**EXCERPT**.
= = = =

Interplanetary Internet


NASA Launches Project to Blast Internet Into Outer Space
By Greg Clark

3 December 1999

It doesn't take a crazy leap of imagination to consider the
solar system sprinkled with astronauts in the coming century.
There may be a permanent base on the moon, mining projects in
the asteroid belt, a fledgling colony on Mars, and exploratory
robotic spacecraft probing Venus, Pluto and the moons of
Saturn and Jupiter.

An unanswered question is how will all these pioneering
outposts communicate with each other and with folks back home
on Earth. The complications are many. Each station will be
whizzing around the solar system at different speeds in
different orbits, separated by distances that take radio
signals anywhere from a few seconds to tens of hours to cross.
Sometimes the points are close, as when Earth laps Mars in its
orbit around the sun, other times the two planets are at
opposite sides of the solar system separated by hundreds of
millions of miles and a giant fiery star.

Until now NASA missions have always set up radio and, in some
cases, television communications mission by mission. A future
where human projects populate the solar system, though, will
require much more intricate and full-service infrastructures.

Enter the Interplanetary Internet -- a futuristic web of radio-
linked computer networks deployed across the solar system.
Earlier this month NASA's Jet Propulsion Laboratory embarked
on a project to devise standards for the Interplanetary
Internet. The plan will essentially take small pieces of the
Internet as it exists on Earth and deploy them throughout the
solar system, linking them together through gateways, which
may be orbiting satellites that function somewhat like

The project is being funded by NASA and the Defense Advanced
Research Projects Agency, the group that in the 1960s
pioneered the development of the Internet. Managed by JPL, the
project will incorporate the knowledge of scientists and
engineers from universities, government agencies and private
industry. Vinton Cerf, the computer scientist often called the
"father of the Internet," for his role in developing the
TCP/IP protocol that governs Internet communications, is
playing a key role.

The protocol is the method computers use to talk with each
other. The Interplanetary Internet will require a new protocol
that overcomes several problems unique to transmitting radio
signals through long distances in space, said Adrian Hooke,
manager of NASA's Space Mission Operations Standarization
Program. Hooke plays a leading role in the Interplanetary
Internet project.
"Most protocols on the Internet operate in a mode where you
essentially send a bunch of data and then you wait for an
acknowledgement that those data got there, then if they didn't
get there you back up and retransmit them," Hooke explained.
Transmitting over the huge distances of space, this method of
communicating becomes completely inappropriate, because the
radio signals take so long to travel from point to point. "You
end up in a stacatto mode of operating," Hooke said.

= = = =

**RECORDS SUPPLIED**.
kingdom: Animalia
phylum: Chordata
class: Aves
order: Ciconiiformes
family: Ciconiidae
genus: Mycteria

= = = =

**TASKS TO PERFORM**.
(a) According to the interplanetary internet article, which organizations are funding the project?
(b) Reproduce the portion of the interplanetary internet article between "The project is" and "a key role.", inclusive.

**TASK-BY-TASK RESULTS**.
(a) NASA and the Defense Advanced Research Projects Agency.

(b)
The project is being funded by NASA and the Defense Advanced
Research Projects Agency, the group that in the 1960s
pioneered the development of the Internet. Managed by JPL, the
project will incorporate the knowledge of scientists and
engineers from universities, government agencies and private
industry. Vinton Cerf, the computer scientist often called the
"father of the Internet," for his role in developing the
TCP/IP protocol that governs Internet communications, is
playing a key role.